Rep. Lawler told me in an exchange on X that he’s done over 1,200 in-district meetings since being elected, and has announced a series of upcoming town hall meetings. That’s good to see, and frankly, any attempt to defend the radical cuts of Elon Musk and Trump’s unhinged behavior toward, for example, Ukraine and Canada, will make for an interesting exchange, to say the least. That Rep. Lawler feels the need to respond — in short, some political heat — is a direct result of the organic outrage and organizing taking place in his district.

But Lawler is hardly the only target of rage here in the Hudson Valley, a crucial swing region for New York State politics that had shown Republican gains last cycle. After Trump himself, billionaire Elon Musk is public enemy number one and also a more convenient and potentially vulnerable target. As the DOGE gangs slashed their way through the federal agencies that provide public services to millions, that organic rage among voters is targeting the major source of his wealth —Tesla and its vast market capitalization. 

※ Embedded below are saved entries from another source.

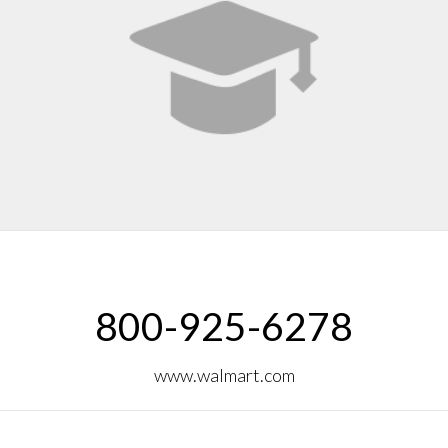
800-925-6278
www.walmart.com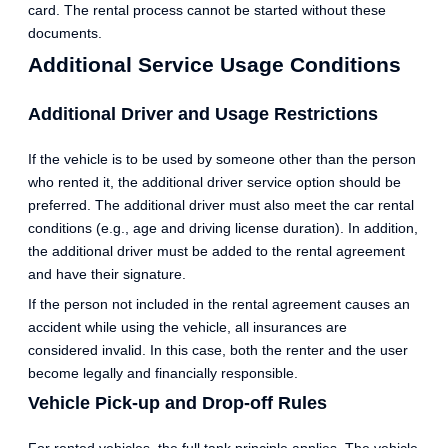
card. The rental process cannot be started without these
documents.
Additional Service Usage Conditions
Additional Driver and Usage Restrictions
If the vehicle is to be used by someone other than the person
who rented it, the additional driver service option should be
preferred. The additional driver must also meet the car rental
conditions (e.g., age and driving license duration). In addition,
the additional driver must be added to the rental agreement
and have their signature.
If the person not included in the rental agreement causes an
accident while using the vehicle, all insurances are
considered invalid. In this case, both the renter and the user
become legally and financially responsible.
Vehicle Pick-up and Drop-off Rules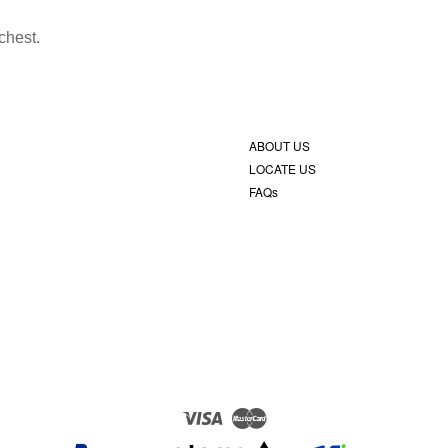
chest.
ABOUT US
LOCATE US
FAQs
Visa
Master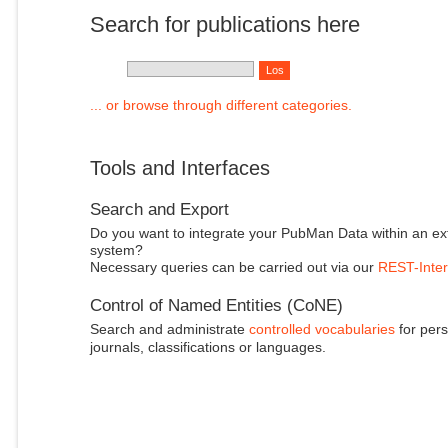
Search for publications here
... or browse through different categories.
Tools and Interfaces
Search and Export
Do you want to integrate your PubMan Data within an ex
system?
Necessary queries can be carried out via our
REST-Inter
Control of Named Entities (CoNE)
Search and administrate
controlled vocabularies
for pers
journals, classifications or languages.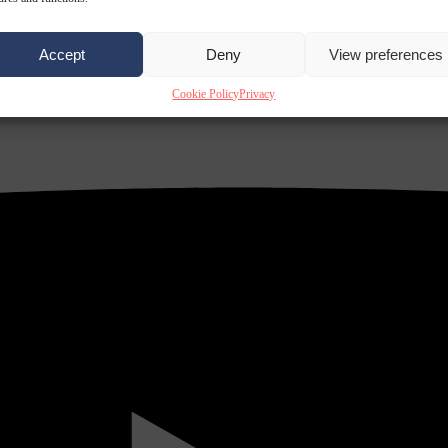
Accept
Deny
View preferences
Cookie Policy
Privacy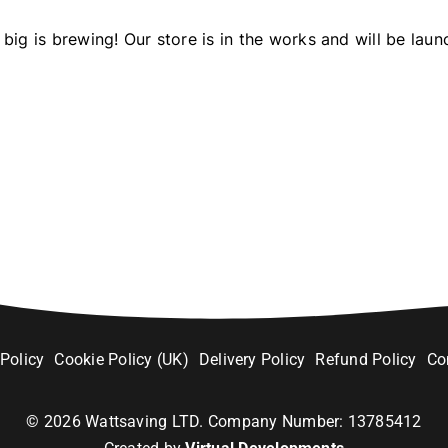
big is brewing! Our store is in the works and will be laun
 Policy
Cookie Policy (UK)
Delivery Policy
Refund Policy
Co
©
2026
Wattsaving LTD. Company Number: 13785412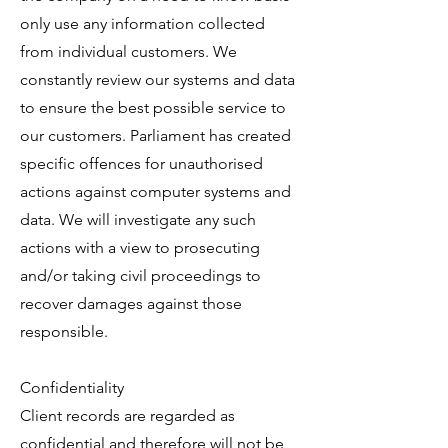
only use any information collected
from individual customers. We
constantly review our systems and data
to ensure the best possible service to
our customers. Parliament has created
specific offences for unauthorised
actions against computer systems and
data. We will investigate any such
actions with a view to prosecuting
and/or taking civil proceedings to
recover damages against those
responsible.
Confidentiality
Client records are regarded as
confidential and therefore will not be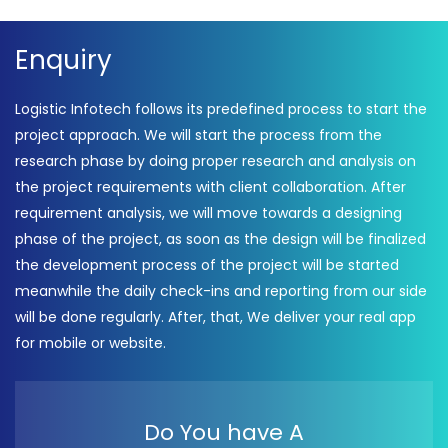
Enquiry
Logistic Infotech follows its predefined process to start the
project approach. We will start the process from the
research phase by doing proper research and analysis on
the project requirements with client collaboration. After
requirement analysis, we will move towards a designing
phase of the project, as soon as the design will be finalized
the development process of the project will be started
meanwhile the daily check-ins and reporting from our side
will be done regularly. After, that, We deliver your real app
for mobile or website.
Do You have A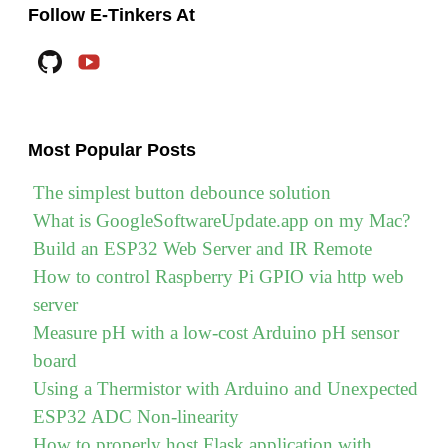
to
Follow E-Tinkers At
install
Github
YouTube
Golang
(Go)
on
Most Popular Posts
Raspberry
Pi"
The simplest button debounce solution
What is GoogleSoftwareUpdate.app on my Mac?
Build an ESP32 Web Server and IR Remote
How to control Raspberry Pi GPIO via http web
server
Measure pH with a low-cost Arduino pH sensor
board
Using a Thermistor with Arduino and Unexpected
ESP32 ADC Non-linearity
How to properly host Flask application with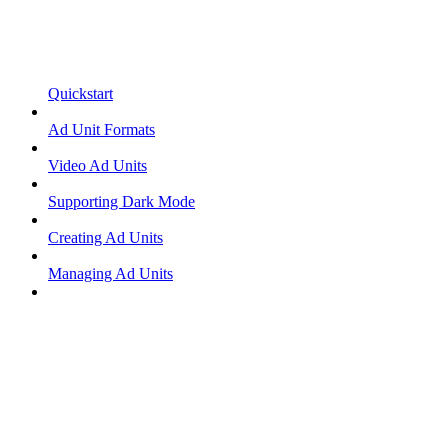
Quickstart
Ad Unit Formats
Video Ad Units
Supporting Dark Mode
Creating Ad Units
Managing Ad Units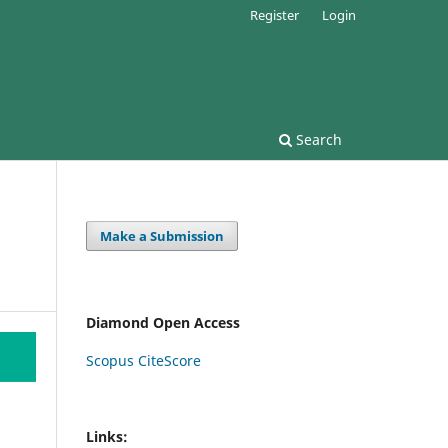
Register
Login
Search
Make a Submission
Diamond Open Access
Scopus CiteScore
Links: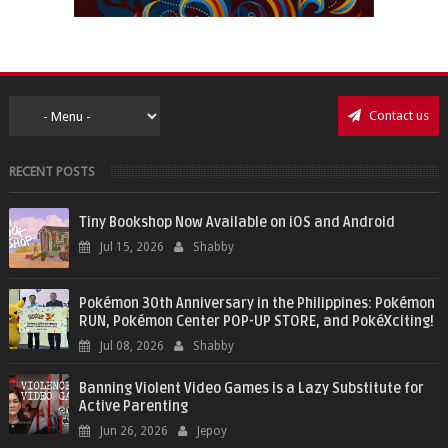
Contact us
RECENT POSTS
Tiny Bookshop Now Available on iOS and Android
Jul 15, 2026
Shabby
Pokémon 30th Anniversary in the Philippines: Pokémon
RUN, Pokémon Center POP-UP STORE, and PokéXciting!
Jul 08, 2026
Shabby
Banning Violent Video Games is a Lazy Substitute for
Active Parenting
Jun 26, 2026
Jepoy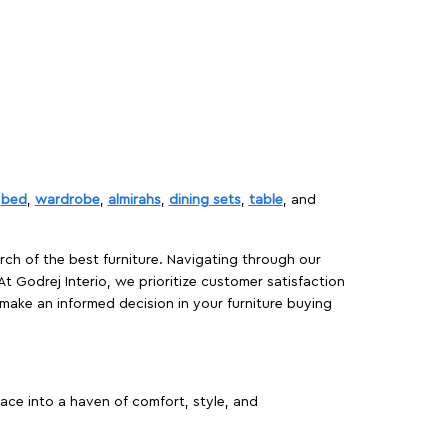
,
bed
,
wardrobe
,
almirahs
,
dining sets
,
table
, and
rch of the best furniture. Navigating through our
At Godrej Interio, we prioritize customer satisfaction
make an informed decision in your furniture buying
ace into a haven of comfort, style, and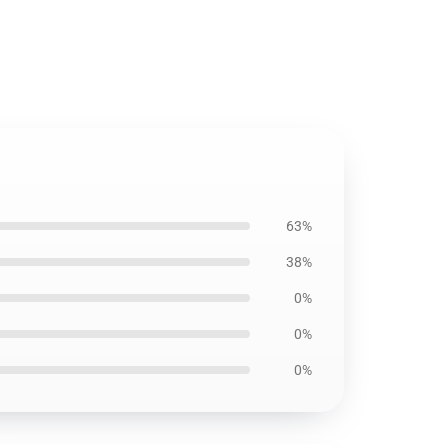
63%
38%
0%
0%
0%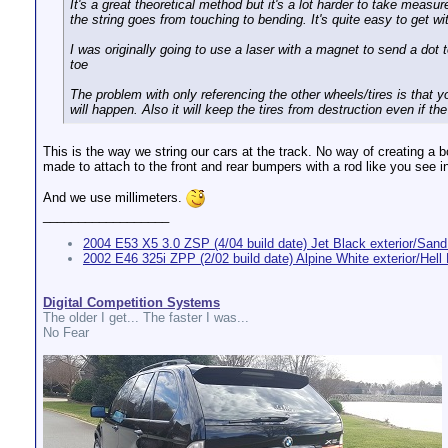
It's a great theoretical method but it's a lot harder to take measu
the string goes from touching to bending. It's quite easy to get wi
I was originally going to use a laser with a magnet to send a dot 
toe
The problem with only referencing the other wheels/tires is that 
will happen. Also it will keep the tires from destruction even if th
This is the way we string our cars at the track. No way of creating a
made to attach to the front and rear bumpers with a rod like you see i
And we use millimeters.
__________________
2004 E53 X5 3.0 ZSP (4/04 build date) Jet Black exterior/Sand 
2002 E46 325i ZPP (2/02 build date) Alpine White exterior/Hell B
Digital Competition Systems
The older I get... The faster I was...
No Fear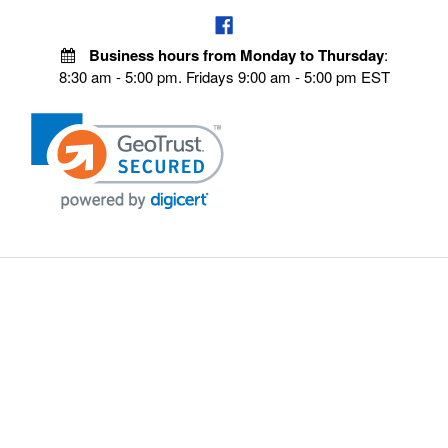
Business hours from Monday to Thursday
:
8:30 am - 5:00 pm. Fridays 9:00 am - 5:00 pm EST
VISIT OUR STORES
POLICIES
Echo Parts Online
Privacy policy
Chainsaw Parts
Payment Policy
Hustler Lawn Mower Parts
Terms & Conditions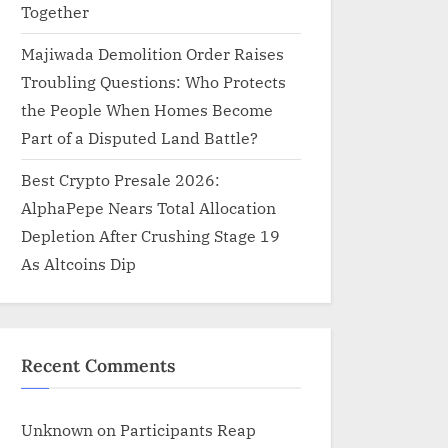
Together
Majiwada Demolition Order Raises
Troubling Questions: Who Protects
the People When Homes Become
Part of a Disputed Land Battle?
Best Crypto Presale 2026:
AlphaPepe Nears Total Allocation
Depletion After Crushing Stage 19
As Altcoins Dip
Recent Comments
Unknown
on
Participants Reap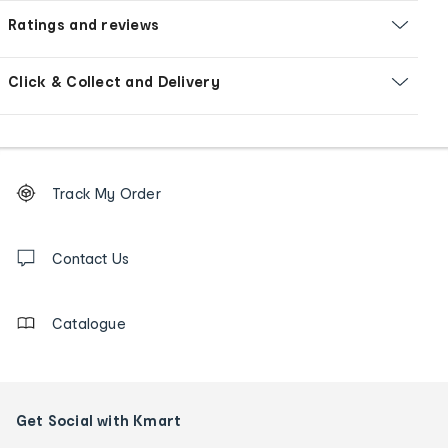
Ratings and reviews
Click & Collect and Delivery
Footer
Order
Track My Order
tracking
and
Contact
us
Contact Us
details
Catalogue
Get Social with Kmart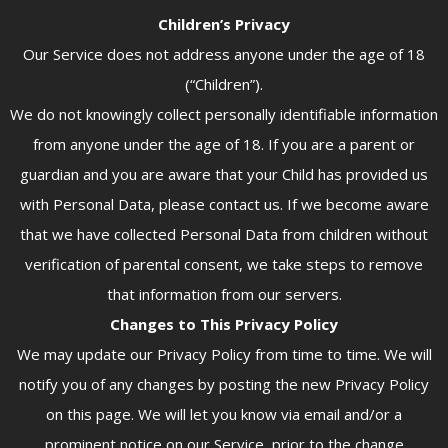
Children’s Privacy
Our Service does not address anyone under the age of 18
(“Children”).
We do not knowingly collect personally identifiable information
from anyone under the age of 18. If you are a parent or
guardian and you are aware that your Child has provided us
with Personal Data, please contact us. If we become aware
that we have collected Personal Data from children without
verification of parental consent, we take steps to remove
that information from our servers.
Changes to This Privacy Policy
We may update our Privacy Policy from time to time. We will
notify you of any changes by posting the new Privacy Policy
on this page. We will let you know via email and/or a
prominent notice on our Service, prior to the change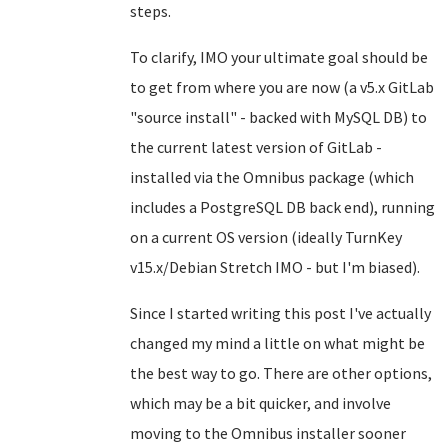
steps.
To clarify, IMO your ultimate goal should be
to get from where you are now (a v5.x GitLab
"source install" - backed with MySQL DB) to
the current latest version of GitLab -
installed via the Omnibus package (which
includes a PostgreSQL DB back end), running
on a current OS version (ideally TurnKey
v15.x/Debian Stretch IMO - but I'm biased).
Since I started writing this post I've actually
changed my mind a little on what might be
the best way to go. There are other options,
which may be a bit quicker, and involve
moving to the Omnibus installer sooner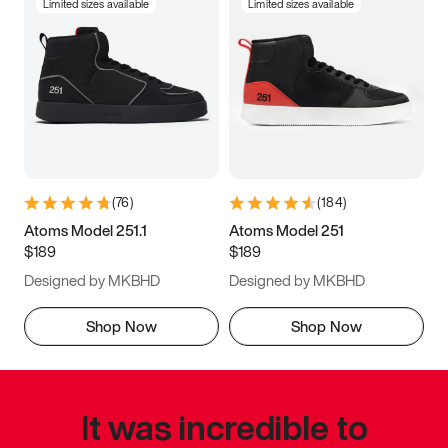
Limited sizes available
Limited sizes available
(
76
)
(
184
)
Atoms Model 251.1
Atoms Model 251
$189
$189
Designed by MKBHD
Designed by MKBHD
Shop Now
Shop Now
It was incredible to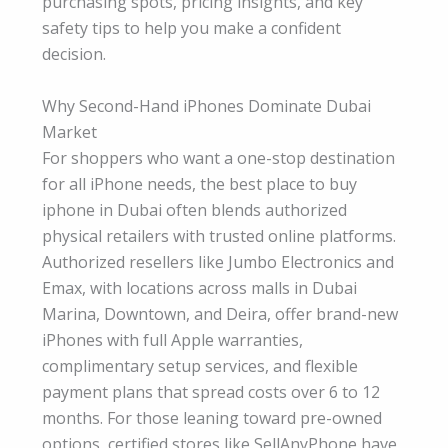
purchasing spots, pricing insights, and key
safety tips to help you make a confident
decision.
Why Second-Hand iPhones Dominate Dubai
Market
For shoppers who want a one-stop destination
for all iPhone needs, the best place to buy
iphone in Dubai often blends authorized
physical retailers with trusted online platforms.
Authorized resellers like Jumbo Electronics and
Emax, with locations across malls in Dubai
Marina, Downtown, and Deira, offer brand-new
iPhones with full Apple warranties,
complimentary setup services, and flexible
payment plans that spread costs over 6 to 12
months. For those leaning toward pre-owned
options, certified stores like SellAnyPhone have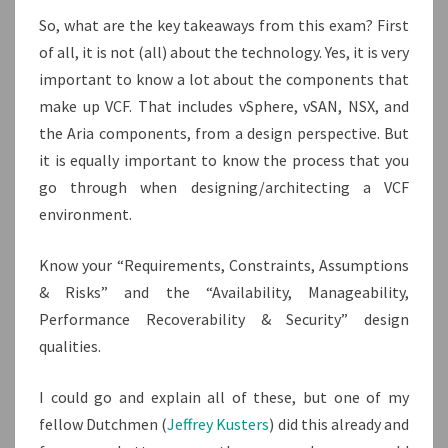
So, what are the key takeaways from this exam? First
of all, it is not (all) about the technology. Yes, it is very
important to know a lot about the components that
make up VCF. That includes vSphere, vSAN, NSX, and
the Aria components, from a design perspective. But
it is equally important to know the process that you
go through when designing/architecting a VCF
environment.
Know your “Requirements, Constraints, Assumptions
& Risks” and the “Availability, Manageability,
Performance Recoverability & Security” design
qualities.
I could go and explain all of these, but one of my
fellow Dutchmen (
Jeffrey Kusters
) did this already and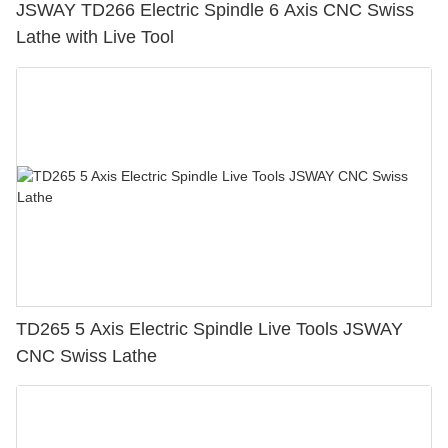
JSWAY TD266 Electric Spindle 6 Axis CNC Swiss
Lathe with Live Tool
TD265 5 Axis Electric Spindle Live Tools JSWAY
CNC Swiss Lathe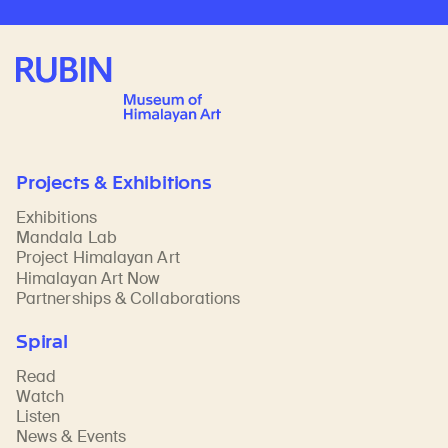
Rubin Museum of Art
Projects & Exhibitions
Exhibitions
Mandala Lab
Project Himalayan Art
Himalayan Art Now
Partnerships & Collaborations
Spiral
Read
Watch
Listen
News & Events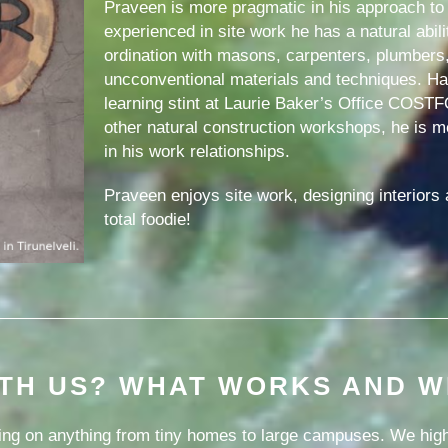
Praveen is more pragmatic in his approach to 
experienced in site work he has a natural abil
ordination with masons, carpenters, plumbers
uncconventional materials and techniques. Hav
learning stint at Laurie Baker’s Office COST
other natural construction workshops, he is 
in his work relationships.
Praveen enjoys site work, designing interiors a
total foodie!
TH US? WHAT WORKS AND W
ng on anything from tiny homes to large campuses. We highl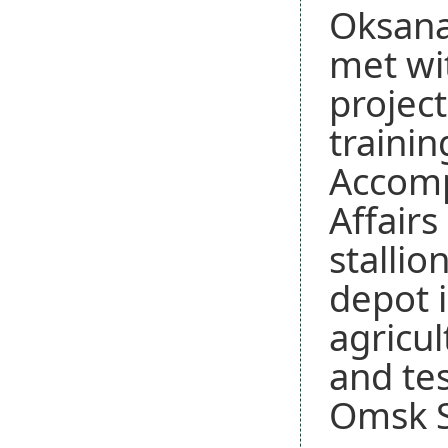
Oksana
met wi
project
traini
Accomp
Affairs
stallio
depot 
agricul
and tes
Omsk St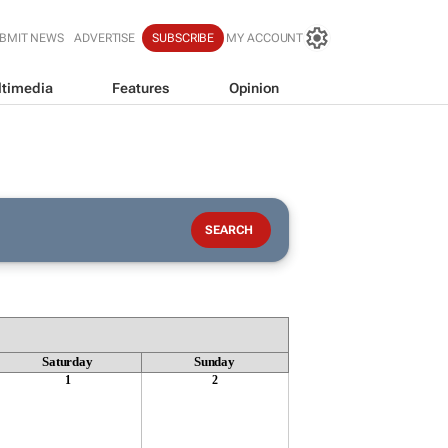
BMIT NEWS
ADVERTISE
SUBSCRIBE
MY ACCOUNT
timedia
Features
Opinion
Saturday
Sunday
1
2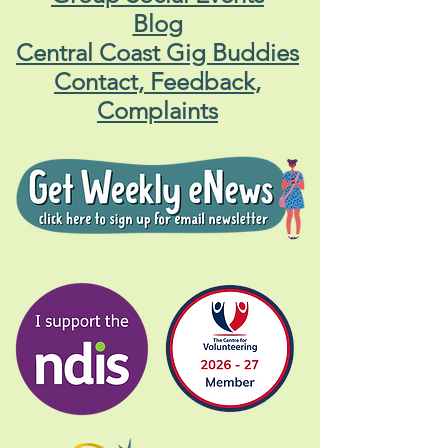
Blog
Central Coast Gig Buddies
Contact, Feedback,
Complaints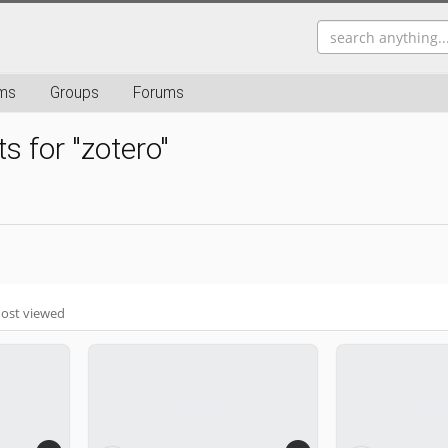
ms
Groups
Forums
s for "zotero"
ost viewed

Protestors have hit Tesla showrooms and even electric vehicle charging stations in recent weeks with angry and explosive pop up demonstrations. The widespread protests track closely with the latest polling. A Siena College Research Institute survey released Monday showed big movement in Trump’s approval numbers in the downstate suburbs — in late January, he was plus-17 — now he’s underwater at minus-six, a swing of 22 points in a month. People are getting the message.

What I find so interesting is that the leaders of these protests are not necessarily the leaders of the Resistance in Trump’s last presidency. I know many of those folks personally, and while they’re involved, they also express both surprise and joy at the number of formerly non-political neighbors who are joining — and in some cases, organizing — angry protests out of sheer rage. This is a very welcome development that we’re seeing in many places around the country.

Correspondent Corine Lesnes described in the French newspaper Le Monde: 

Every day, or almost, protests are taking place in the US against the brutality of Donald Trump’s executive orders. They’re small-scale, not very visible, sometimes made up of a few individuals at a crossroads (‘Planet over profit!’) or in front of a Tesla dealership. The “resistance” of 2025 is a fragmented phenomenon. Here, in Des Moines, Iowa, several hundred demonstrators showed their solidarity with transgender people. There, in Vermont, a thousand residents protested the arrival of JD Vance and his family: ‘Go ski in Russia!’

The organic nature of these actions creates the basis for strong opposition in the months and years to come. As we know, this is a long battle and it began in defeat. 

Meanwhile, institutional Democrats are doing what they can to throw sand in the gears of the Trump machine — and it’s working, both in court and in some cases, in Congress. The disastrous Medicaid vote and the pushback on the heinous Musk DOGE evisceration of functioning government are two examples. As Washington Monthly’s Bill Scher noted in his incisive column this week, “Moving public opinion is what Democrats must prioritize because that will lead to electoral victories, and electoral victories are what will bury MAGA—Make Authoritarianism Great Again—for good.” 

So there’s reason for long-term optimism even as we know there is no short-term magical victory. And the biggest reason is the most obvious: people are finding their voices. Please use yours.


Tom Watson is a veteran consultant to nonprofits and civil society organizations, and an instructor in the nonprofit management graduate program at Columbia University.